Gece tüm esrarıyla denizin üzerine inmiş, ufuksuz ışıksız bir karanlıktayız… yelkenler rüzgârı apazdan almakta, 20 knot'luk rüzgârla dalgaları yara yara ilerlemekteyiz.Tekne havuzluğunda hareketlilik sürüyor. Halatı laçka et…halatı ger..bumbayı sal. Yönümüzü bulmak için pusula, kronometre, sekstanta ihtiyacımız yok. İşte demir kazık…kuzeyde durmuş, gözlerini üstümüze dikmiş, hiçbir manevrasını kaçırmadan tekneyi izliyor. Bu gece biraz suskun, konuşmuyor. Yoksa dinlemesini bilirseniz her yıldız bir aşk hikayesini kulağınıza fısıldar. Kutup yıldızımızın az ötesinde büyük ayı, küçük ayı takım yıldızları çakmak çakmak bakışlarıyla konuşmaya hevesliler bu gece. Hikayelerini anlatmak istiyorlar…kulak kabartıyorum söylediklerine. Arcadya ‘da yaşayan Kallisto adlı bir prenses hem çok güzel hem de yetenekli bir avcıdır. Çapkınlığı dillere destan Zeus, Kallisto’nun peşindeyken, kıskanç karısı Hera gelir ve zavallı prensesi kocaman bir ayıya çevirir.
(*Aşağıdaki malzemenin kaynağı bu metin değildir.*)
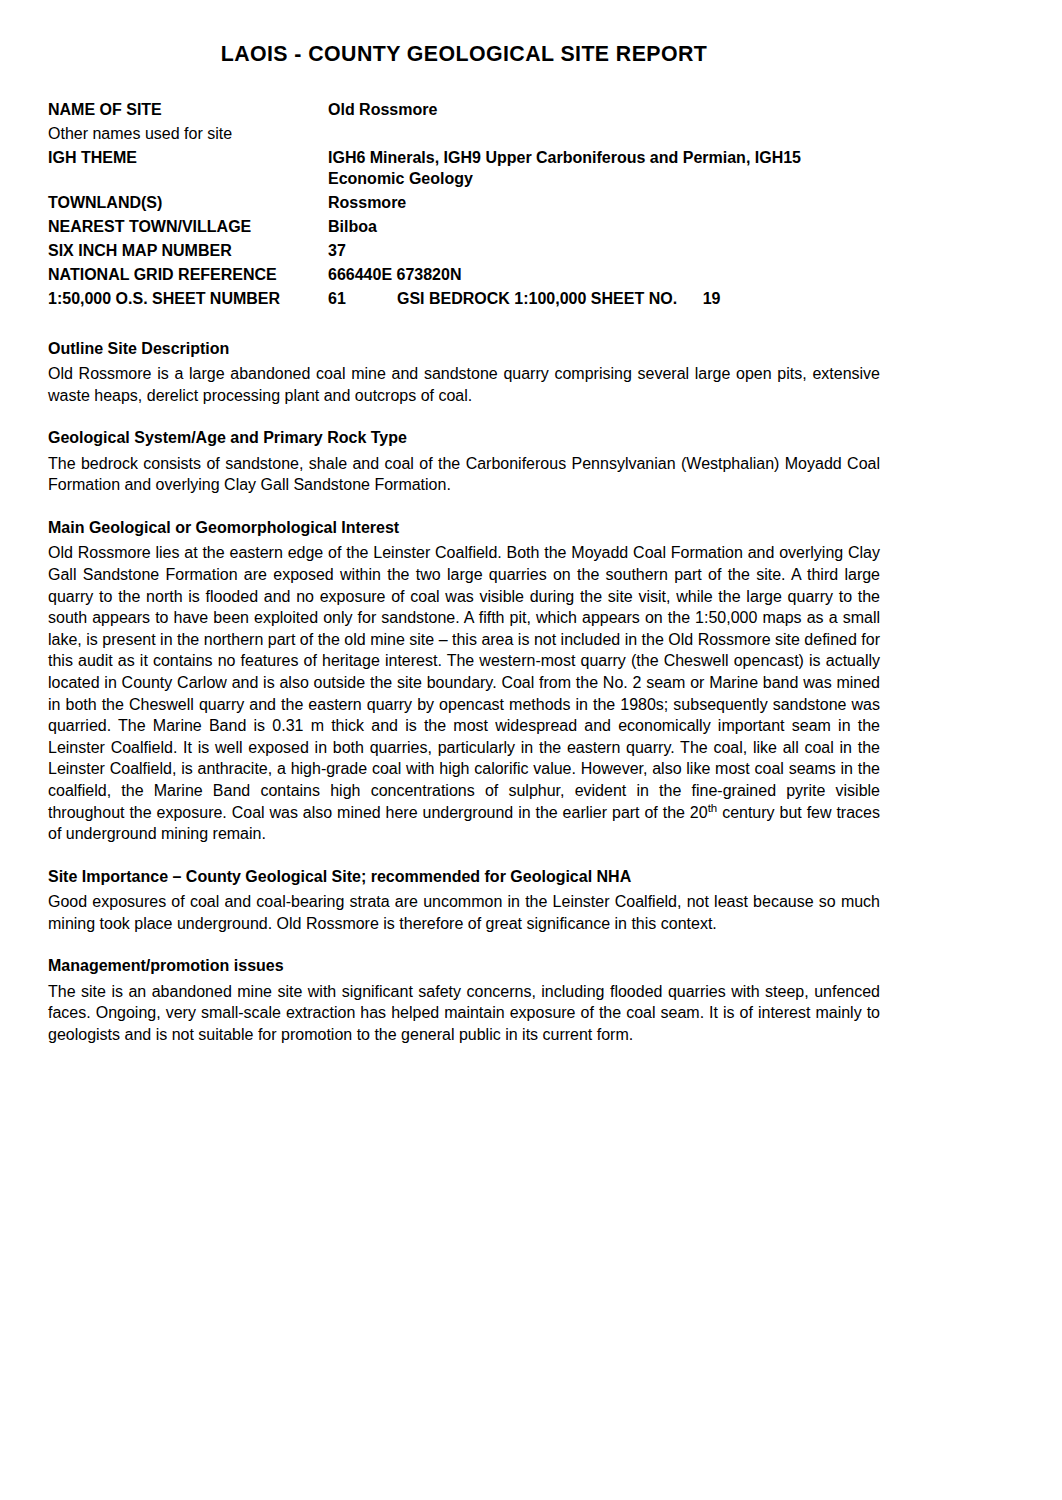LAOIS - COUNTY GEOLOGICAL SITE REPORT
| NAME OF SITE | Old Rossmore |
| Other names used for site | |
| IGH THEME | IGH6 Minerals, IGH9 Upper Carboniferous and Permian, IGH15 Economic Geology |
| TOWNLAND(S) | Rossmore |
| NEAREST TOWN/VILLAGE | Bilboa |
| SIX INCH MAP NUMBER | 37 |
| NATIONAL GRID REFERENCE | 666440E 673820N |
| 1:50,000 O.S. SHEET NUMBER | 61 GSI BEDROCK 1:100,000 SHEET NO. 19 |
Outline Site Description
Old Rossmore is a large abandoned coal mine and sandstone quarry comprising several large open pits, extensive waste heaps, derelict processing plant and outcrops of coal.
Geological System/Age and Primary Rock Type
The bedrock consists of sandstone, shale and coal of the Carboniferous Pennsylvanian (Westphalian) Moyadd Coal Formation and overlying Clay Gall Sandstone Formation.
Main Geological or Geomorphological Interest
Old Rossmore lies at the eastern edge of the Leinster Coalfield. Both the Moyadd Coal Formation and overlying Clay Gall Sandstone Formation are exposed within the two large quarries on the southern part of the site. A third large quarry to the north is flooded and no exposure of coal was visible during the site visit, while the large quarry to the south appears to have been exploited only for sandstone. A fifth pit, which appears on the 1:50,000 maps as a small lake, is present in the northern part of the old mine site – this area is not included in the Old Rossmore site defined for this audit as it contains no features of heritage interest. The western-most quarry (the Cheswell opencast) is actually located in County Carlow and is also outside the site boundary. Coal from the No. 2 seam or Marine band was mined in both the Cheswell quarry and the eastern quarry by opencast methods in the 1980s; subsequently sandstone was quarried. The Marine Band is 0.31 m thick and is the most widespread and economically important seam in the Leinster Coalfield. It is well exposed in both quarries, particularly in the eastern quarry. The coal, like all coal in the Leinster Coalfield, is anthracite, a high-grade coal with high calorific value. However, also like most coal seams in the coalfield, the Marine Band contains high concentrations of sulphur, evident in the fine-grained pyrite visible throughout the exposure. Coal was also mined here underground in the earlier part of the 20th century but few traces of underground mining remain.
Site Importance – County Geological Site; recommended for Geological NHA
Good exposures of coal and coal-bearing strata are uncommon in the Leinster Coalfield, not least because so much mining took place underground. Old Rossmore is therefore of great significance in this context.
Management/promotion issues
The site is an abandoned mine site with significant safety concerns, including flooded quarries with steep, unfenced faces. Ongoing, very small-scale extraction has helped maintain exposure of the coal seam. It is of interest mainly to geologists and is not suitable for promotion to the general public in its current form.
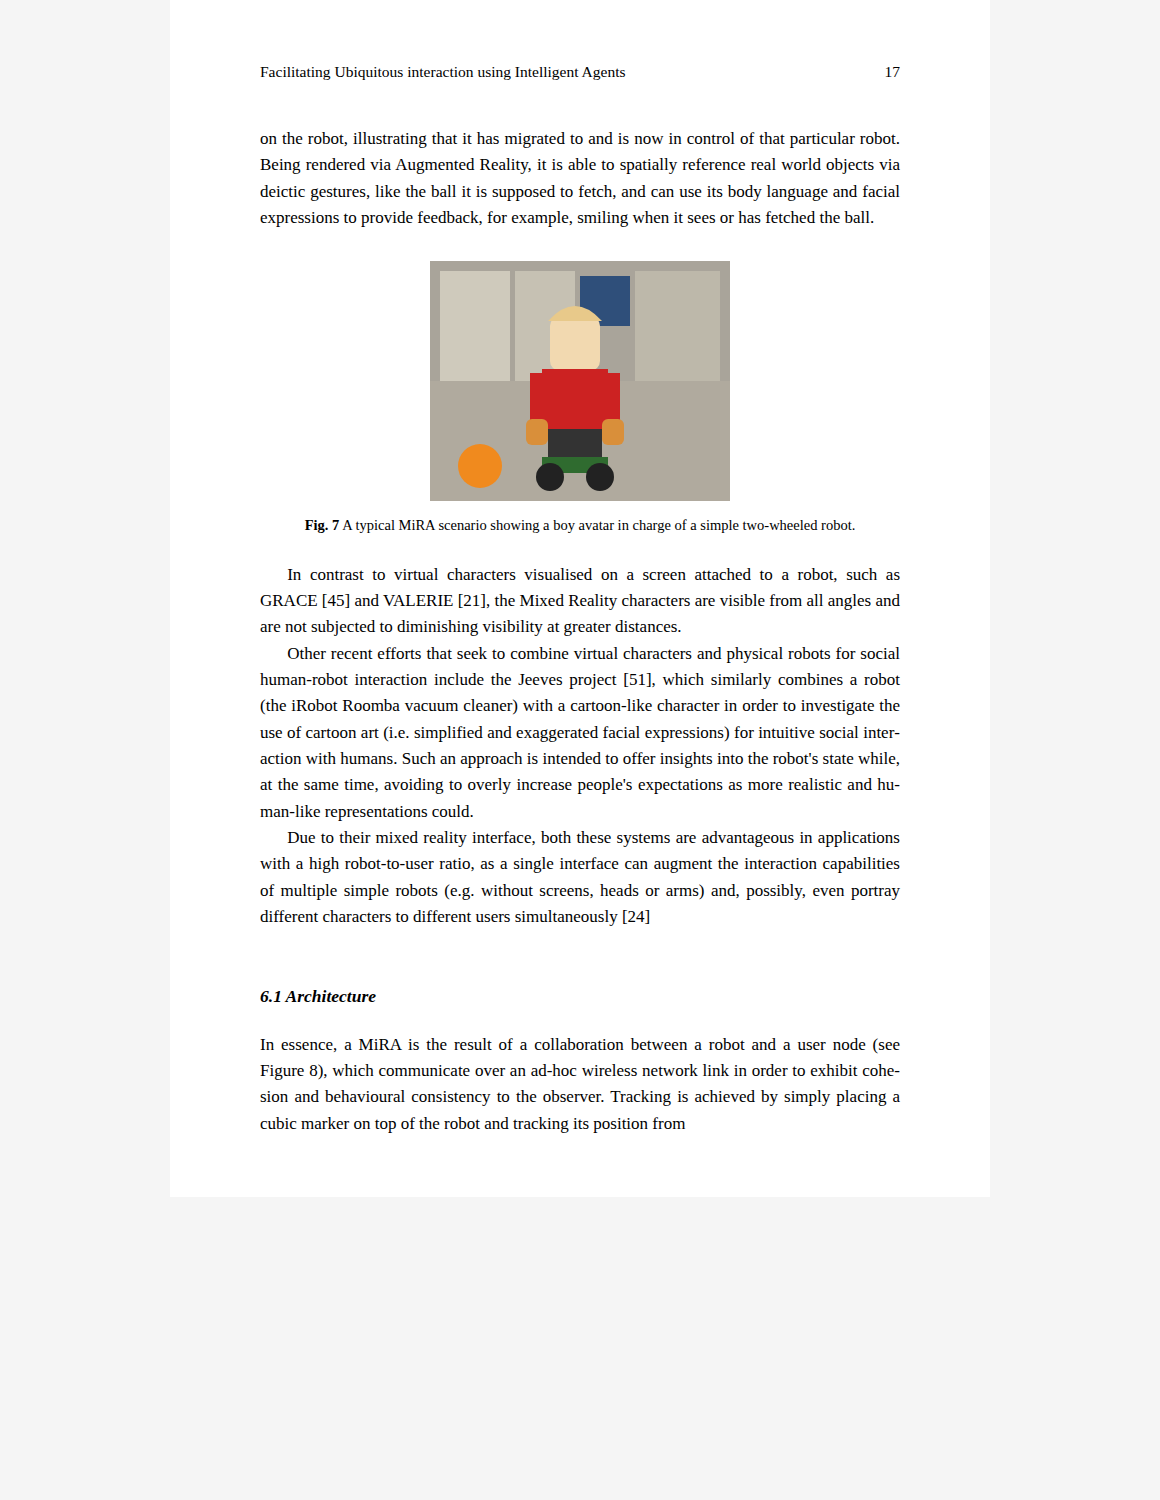Facilitating Ubiquitous interaction using Intelligent Agents 17
on the robot, illustrating that it has migrated to and is now in control of that particular robot. Being rendered via Augmented Reality, it is able to spatially reference real world objects via deictic gestures, like the ball it is supposed to fetch, and can use its body language and facial expressions to provide feedback, for example, smiling when it sees or has fetched the ball.
Fig. 7 A typical MiRA scenario showing a boy avatar in charge of a simple two-wheeled robot.
In contrast to virtual characters visualised on a screen attached to a robot, such as GRACE [45] and VALERIE [21], the Mixed Reality characters are visible from all angles and are not subjected to diminishing visibility at greater distances.
Other recent efforts that seek to combine virtual characters and physical robots for social human-robot interaction include the Jeeves project [51], which similarly combines a robot (the iRobot Roomba vacuum cleaner) with a cartoon-like character in order to investigate the use of cartoon art (i.e. simplified and exaggerated facial expressions) for intuitive social interaction with humans. Such an approach is intended to offer insights into the robot's state while, at the same time, avoiding to overly increase people's expectations as more realistic and human-like representations could.
Due to their mixed reality interface, both these systems are advantageous in applications with a high robot-to-user ratio, as a single interface can augment the interaction capabilities of multiple simple robots (e.g. without screens, heads or arms) and, possibly, even portray different characters to different users simultaneously [24]
6.1 Architecture
In essence, a MiRA is the result of a collaboration between a robot and a user node (see Figure 8), which communicate over an ad-hoc wireless network link in order to exhibit cohesion and behavioural consistency to the observer. Tracking is achieved by simply placing a cubic marker on top of the robot and tracking its position from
Bu olayın üzerinden hayli zaman geçer Kallisto’nun oğlu Arkas büyür, yakışıklı bir erkek, anası gibi usta bir avcı olur. Ormanda avlanırken koca bir ayıyla karşılaşır. Ayı gırtlağından ağlamaya benzer homurtular çıkararak, pençelerini kaldırmış ona doğru koşmaktadır. Ayının üzerine doğru koşmasından ürker, oku yayına takar ve bırakır. Ayı ölmüş, o anda oraya gelen Zeus yaptığı hatayı Arkas’a anlatmıştır. Bu işte kıskanç Hera’nın parmağı vardır. Zeus işlediği günahın dehşetiyle elem duyan Arkas’ı da, Kallisto’yu da takım yıldıza dönüştürüp var gücüyle gök yüzüne fırlatır. Kallisto büyük ayı, Arkas küçük ayı olarak birbirinden hiç ayrılmadan , Okeneos’un sularına dalıp gitmeden sürekli birbirleriyle, arada bir yalnızlık ve hasretlik çeken denizcilerle konuşarak yaşayıp giderler.
Pleiad’lar Titan Atlas’ın yedi kızına deniyordur. Poseidon’un oğlu ORİON bir gün Pleiad’ları anneleriyle birlikte gezerken görmüş ve pek beğenmiştir. Kızlar Orion’a yüz vermemişlerdir ama Orion yıllarca onlara askıntı olmayı sürdürmüştür. Aynı kızların üç tanesi zaten önceden Zeus’un tasalluduna uğramış ona çocuk doğurmuşlardır. Çok yakışıklı, güçlü bir avcı olan Orion’u kıskandığından mıdır yoksa kızların şikayetinden midir bilinmez, Zeus bu kızları önce güvercin’e dönüştürmüş sonra da avcının elinden kurtulmaları için yıldız yaparak YEDİ KANDİLLİ SÜREYYA denilen Pleid burcuna dönüştürmüş, gökyüzünde mutena bir yere yerleştirmiştir. Kızlar Orion’un takibinden bir süre kurtulur gibi olmuşlardır ama Orion da bir süre sonra belasını bulmuştur. Bizim buralardan komşumuz olan ARTEMİS’e bulaşmış, tam bilinmiyor… ya bakire tanrıçaya ya da onun kızlarından birine aşık olmuştur. Aşkından yanıp yakılsa da, yemeden içmeden kesilse de adı kutlu Artemis’e ya da kızlarına musallat olmanın bedelini, Artemis’in gönderdiği bir akrep ona ödetmiştir. Ardından sonsuza kadar ışığını bizlerden eksik etmemesini dilediğimiz Artemis, Orion’u da, av köpeklerini de,onu sokan akrebi de yıldız yapmıştır. Orion’u cebbar burcuna çevirmiş ve akrep burcunu da Orion’un ardına takmıştır. İşte gökyüzü denizinde Orion’un Akrep burcu önünden kaçıp kurtulmak için daima koşuşturup durması ve Pleiad’ları kovalamaktan bir türlü vaz geçmemesi hep bu aşk hikayesi yüzündendir. O kovalamaca bu gün de devam etmektedir. Orion, akrep ve pleiad’lar asla aynı anda gökyüzünde yer almazlar.